Is the next wave of United States soccer talent worse than, better than or equal to two the groups before them? It’s too early to say, but my early opinion is that they have equal to or greater depth than the groups before them, but as of right now, I don’t see as many players that will raise the ceiling of the USMNT in the near future. It’s harder now, more than ever before to break into the USMNT and I’d predict that around two to five players from the emergent group will make the 2026 World Cup and I’d be surprised if more than one get a World Cup start in 2026. 

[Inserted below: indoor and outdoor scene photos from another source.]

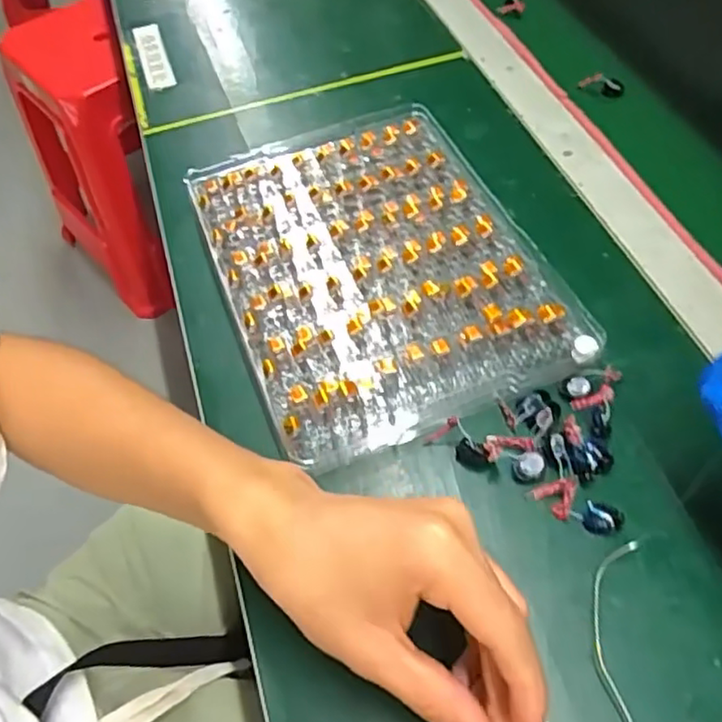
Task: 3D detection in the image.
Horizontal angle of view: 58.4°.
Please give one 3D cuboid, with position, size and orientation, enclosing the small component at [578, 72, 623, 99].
[{"bbox_3d":[0.208,-0.239,0.560,0.038,0.018,0.007,10,56,11],"label":"small component"}]

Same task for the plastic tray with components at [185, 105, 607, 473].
[{"bbox_3d":[0.008,-0.071,0.437,0.197,0.026,0.262,-19,57,-10],"label":"plastic tray with components"}]

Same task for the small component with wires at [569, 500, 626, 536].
[{"bbox_3d":[0.122,0.081,0.333,0.025,0.004,0.016,12,57,11],"label":"small component with wires"}]

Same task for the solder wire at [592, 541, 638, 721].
[{"bbox_3d":[0.119,0.137,0.297,0.022,0.007,0.109,5,55,8],"label":"solder wire"}]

The most likely players to make a push towards a 2026 World Cup roster selection from the emergent group include: Gabriel Slonina, Chris Brady, Diego Kochen, Jalen Neal, Noahkai Banks, Caleb Wiley, Reed Baker-Whiting, Rokas Pukstas, Benja Cremaschi, Noel Buck, Luca Koleosho, Kevin Paredes, Brian Gutierrez, Diego Luna, Esmir Bajraktarevic, Kristian Fletcher and Ricardo Pepi.

Does this mean that talent development in the United States is faltering? I wouldn’t go that far. The pandemic had a big negative impact on this next group and I think that the depth is a very positive signal, but the United States still isn’t producing enough high end talent. To end with good news — the next wave, 2007 - 2010 classes, are looking like an incredibly exciting and talented group.